I’ll admit up-front that I have a pretty strong revulsion toward tattoos on the purely physical level. When I see them, I don’t see a iconic imagery or cool Chinese calligraphy or anything, I just see pain. Indeed recently psychologists have documented cases of tattooing as self-harm, as an new iteration of cutting on oneself. Perhaps they are now receding back to the alienated subcultures from whence they came.

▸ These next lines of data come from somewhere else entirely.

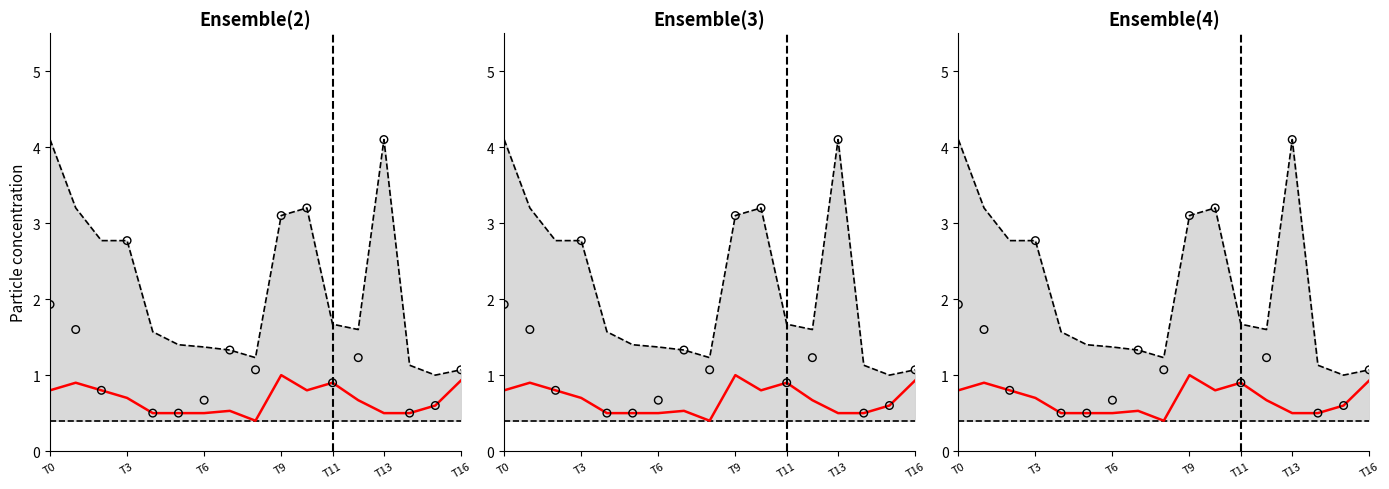

At which category is the sum across all series the highest?

T13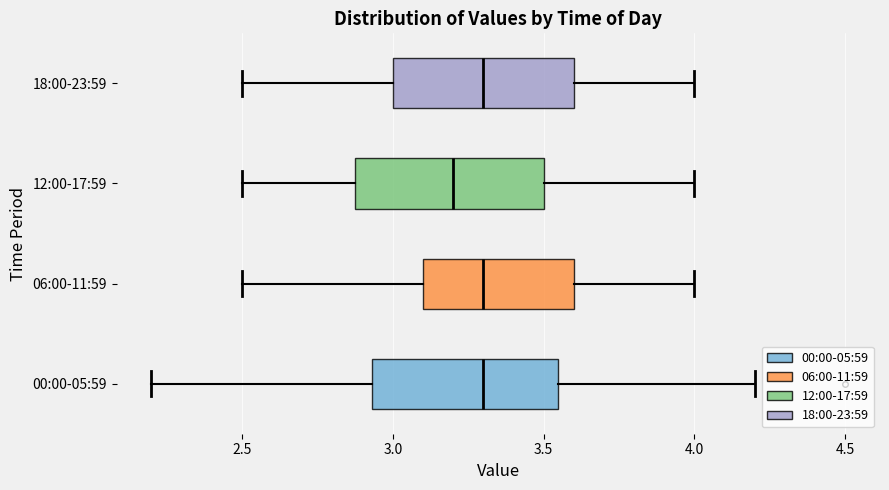

Where does the median line of the box for 00:00-05:59 sit on the x-axis? The values are not printed on the chart, so give them approximately, as read against the axis.

3.30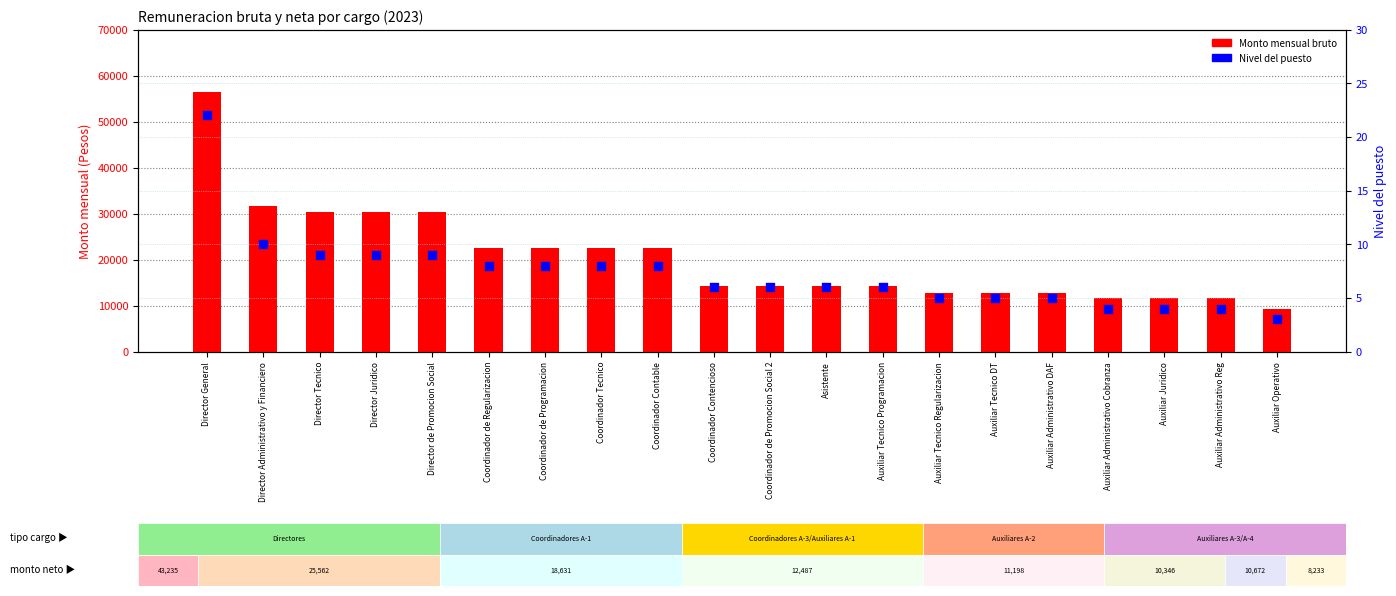

Which series has the largest total across all categories?

Monto mensual bruto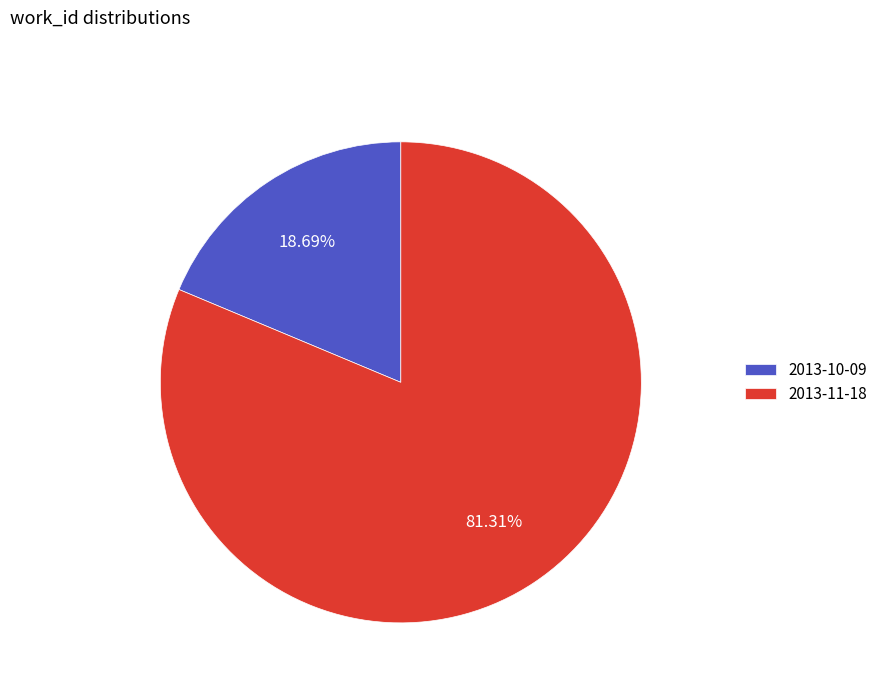

What is the total percentage of 2013-11-18 and 2013-10-09?

100.0%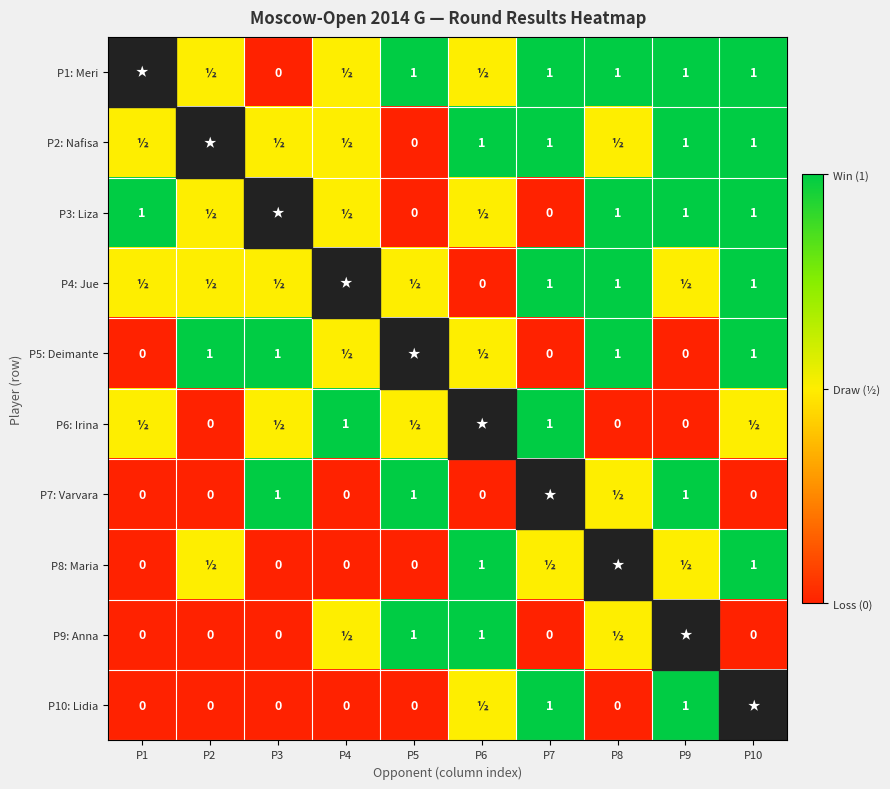

What is the greatest value displayed?

1.0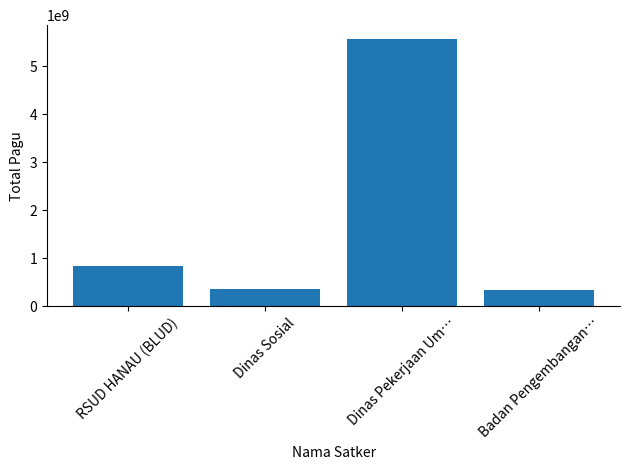

What is the ratio of the value at Dinas Sosial to the value at RSUD HANAU (BLUD)?

0.4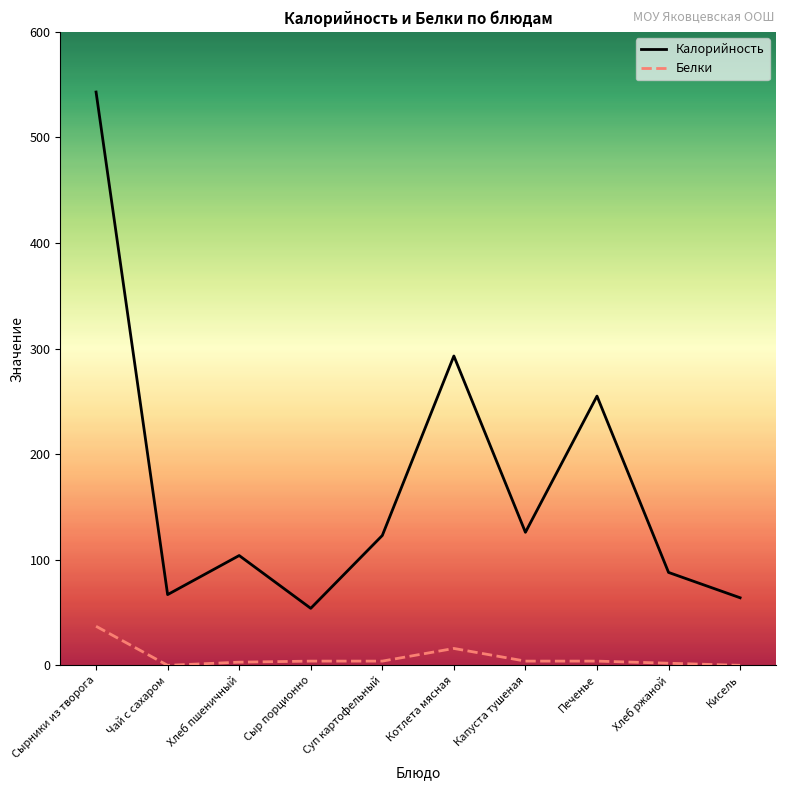

What value does the Калорийность series have at Сырники из творога?

543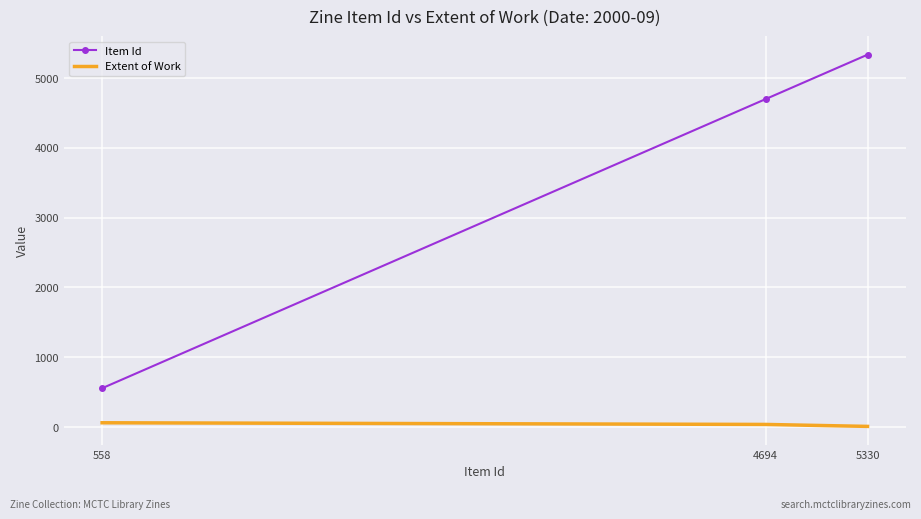

List the series in order of their peak value, lowest first.

Extent of Work, Item Id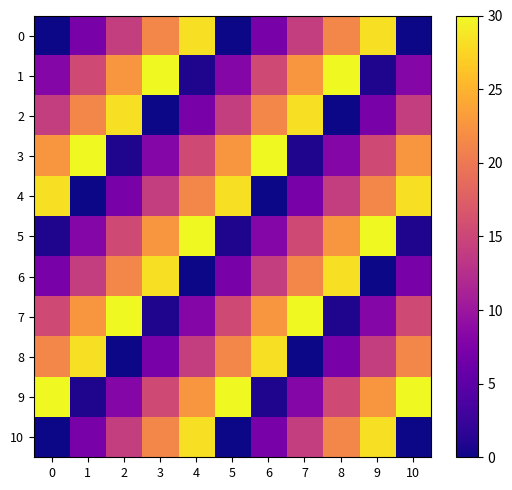

At 9, list the series in order from largest to smallest.

5, 0, 10, 9, 4, 3, 8, 7, 2, 1, 6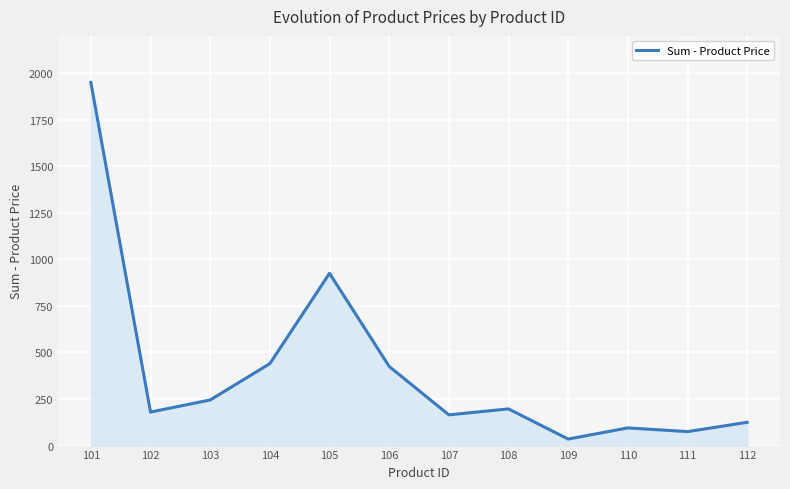

Between 112 and 106, which is larger?

106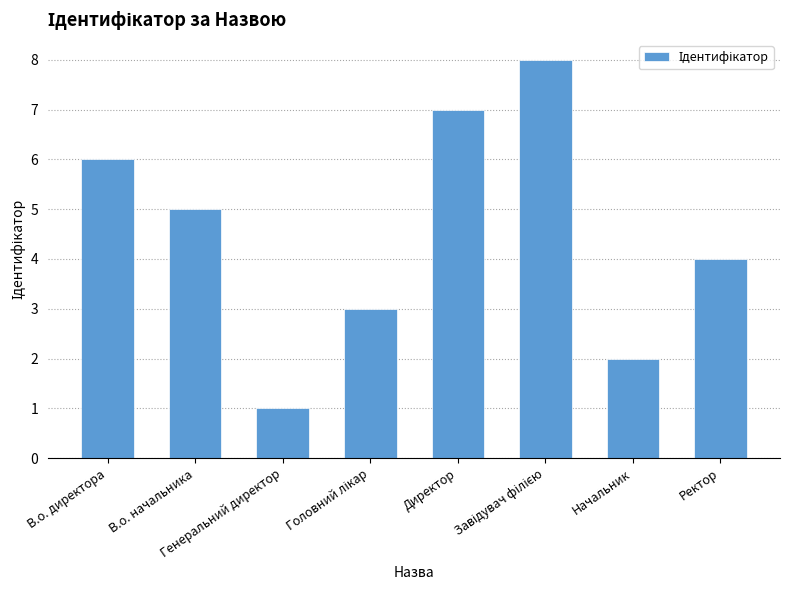

Does the chart contain stacked bars?

No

Once tattoos had a specific anti-social purpose; before they achieved their current semi-respectability, these marks of Cain served to show that one was unwilling to play along with society; one literally branded oneself as an outcast, voluntarily. Or perhaps a tattoo was supposed to prove that you had enough stature and undeniable talent (as a rock star or an athlete or whatever) to rise above what anyone might say about you. Or it was an emblem of solidarity amid a tightly-knit group, like a group of sailors or something. If you inflate and generalize all those motives you probably have an explanation of the 1990s tattoo boom, which in the process nullified what tattoos once connoted and left them signifying only that you were desperate enough to permanently scar yourself to be trendy.

Of course, everyone with tattoos always insists how personal they are, and there must be some truth to that. But still they seem a symptom of the loss of faith in subtler, richer means of communicating things about oneself—to others and even to oneself. It’s a sign of a crisis of belief. A tattoo is perhaps a way to signal that you really mean something; it’s a way of swearing on someone’s life, only you substitute your own skin for that someone. It’s a drastic way of committing oneself, one that seems to suggest that just your word isn’t enough to show you really mean something. Tattoos are a way to make communication seem less like bullshiting and more like action—doing something instead of just yapping about how much you love your girlfriend or how cool you think your car is or how into some band you are—but the 1990s proved tattoos could be a form of bullshit too.